Mackinnon Construction sent down a great team, including three Pauls-in-a-pod, all in identical orange overalls and all with shaved heads: Paul Newton, Paul Kelly and Paul Fulcher.


We have been blessed with brilliant weather, which always helps but yesterday two strokes of luck helped the project on it's way. Firstly a problem with a jackdaw's nest in a crank in the chimney prevented Swiftair from completing the new flue lining.




A frantic call to two local chimney sweeping firms found one of them busy and the other one not answering the mobile. I left a message and set about trying to find a solution to clearing the flue. A few minutes later a call came in. It was the Dean Knowles the chimney sweep from Woodburners of Gresham. He had been in Overstrand and out of signal range. But as he was coming through Cromer he found himself sitting in a queue of traffic, waiting to go through some traffic lights where the road was up. He checked his voice mails while he waited and got my desperate message. He was actually queuing at our very own traffic lights: how lucky is that? He came straight on site and in no time he and his colleague - another Dean! - had the chimney cleared of sticks and the brush poking triumphantly out of the chimney pot.






  Dean Knowles (right) and Dean Patrick his assistant. Thanks guys.


So Swiftair could get on, completed their flue lining and all was well.
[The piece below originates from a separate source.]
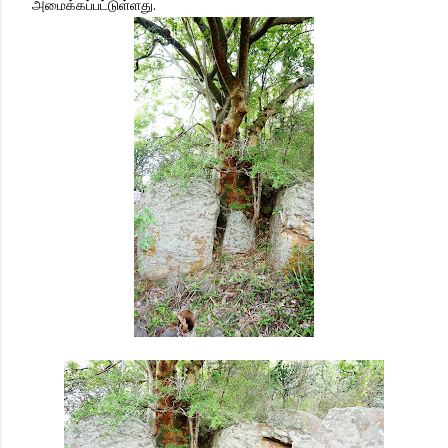
அமைக்கப்பட்டுள்ளது.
The second stroke of luck came when the Mackinnon digging team, having picked their way carefully around numerous buried services - power cables, phones, water main, gas pipe and old sewer - eventually found the main sewer running down the middle of the street at 2 metres depth. To everyone's astonishment they found that the Victorian constructors had provided a junction ready for us to connect straight into the sewer, so no cutting was needed. How lucky was that? Our hole had landed right on it, purely by chance, or maybe it was providence.

It just seems that this project was meant to be and that's not the first time I have said it. Someone or something seems to be guiding events and it is shaking my atheistic beliefs to the core.